Un débil rugido hizo que un escalofrío le recorriera la espalda, soltando suficiente
adrenalina para perforar la capa de ozono. No era un sonido habitual por aquellos
parajes, y él conocía a todos los depredadores que vivían en el territorio.
Un metro más y nada se interpondría en su línea de visión.
Vio un perro en mitad del sendero; o, al menos, algo perruno. Al principio, Walter
pensó que se trataba de un pastor alemán por el color de su pelaje, pero había algo
extraño en las articulaciones de sus patas delanteras que lo asemejaban más a un oso
que a un perro. Y era mucho más grande que cualquier perro o lobo que hubiera
visto nunca. Tenía unos ojos de hielo, de asesino, y unos colmillos imposibles.
Puede que Waltei no supiera cómo llamarlo, pero sabía lo que era. En el rostro de
aquella bestia acechaban todas las pesadillas que atormentaban su vida. Era la cosa a
la que se había enfrentado en tres ocasiones en Vietnam y todas las noches desde
entonces: la muerte. Aquella era una batalla para un guerrero sangriento, maltrecho
y corrompido como él, no para un inocente.
Salió de su escondrijo con un bramido salvaje diseñado para atraer la atención y
echó a correr a toda velocidad, ignorando la protesta de unas rodillas demasiado
viejas para la batalla. Aunque había pasado mucho tiempo desde la última pelea, no
había olvidado la sensación de la sangre circulando por sus venas.
—Corre, chaval —dijo al pasar como una exhalación junto al muchacho con una
fiera sonrisa pintada en el rostro, preparado para entablar combate con el enemigo.
Era posible que el animal huyera.

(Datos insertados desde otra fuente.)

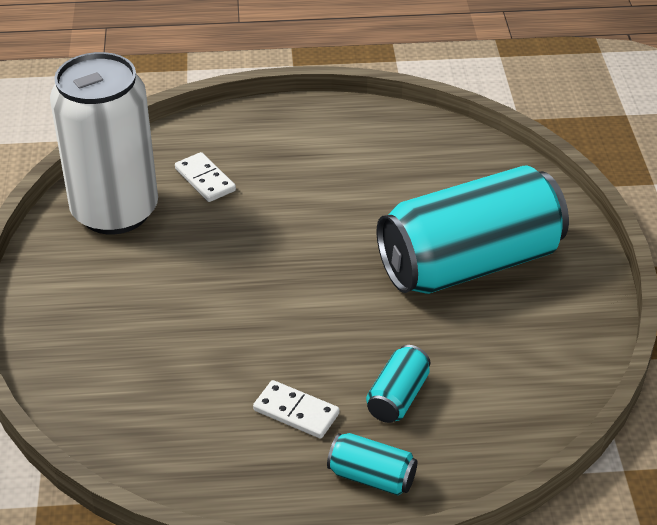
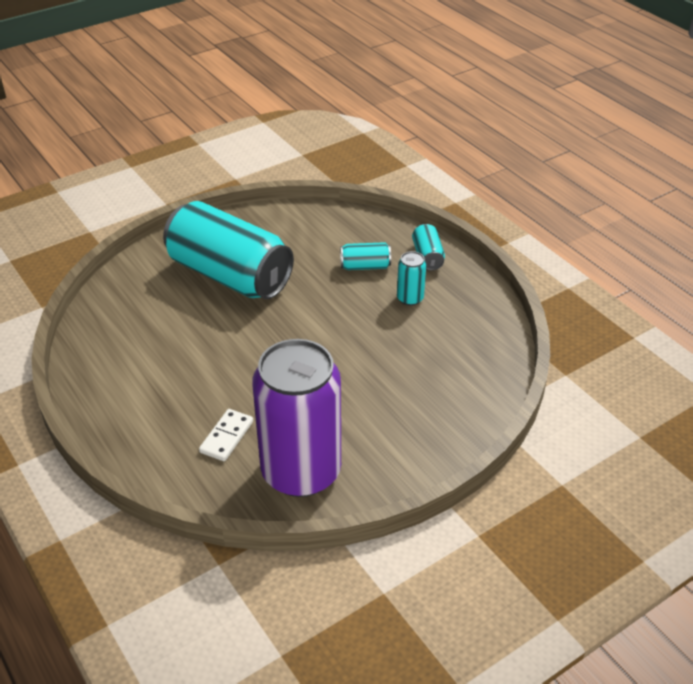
camera: 120 degrees left, 0 degrees up
white can [50,52,158,234] -> purple can [252,339,341,497]
white domino [253,380,340,439] -> turquoise can [397,251,426,306]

Se había tomado su tiempo estudiando al chico,
y, en ocasiones, cuando la comida de un depredador arremete contra él, el
depredador suele dar media vuelta. Pero, de algún modo, Walter sabía que aquella
bestia no era aquel tipo de animal; sus cegadores ojos dorados desprendían una
inteligencia perturbadora.
Puede que algo le impidiera atacar al joven, pero con Walter no tuvo reparos. Se
lanzó sobre él como si no fuera armado. Tal vez no era tan listo como creía, o se había
dejado engañar por su apariencia inofensiva sin comprender de lo que era capaz un
viejo veterano armado con un cuchillo y su propio brazo. Tal vez se dejó llevar por la
huida del chico, ya que este había seguido el consejo de Walter a las primeras de
cambio y corría como una bala perdida, y solo veía a Walter como un obstáculo que
se interponía a su deseo de carne fresca y jugosa.
Pero Walter no era un chico indefenso. Había conseguido su cuchillo de un
general enemigo al que había asesinado en la oscuridad, como le habían enseñado. El
cuchillo estaba cubierto de amuletos mágicos grabados en la hoja, símbolos extraños
que ya estaban ennegrecidos, ocultando lo que tiempo atrás fue una superficie
plateada. Pese a toda la parafernalia exótica, era un buen cuchillo y se clavó
profundamente en el lomo del animal.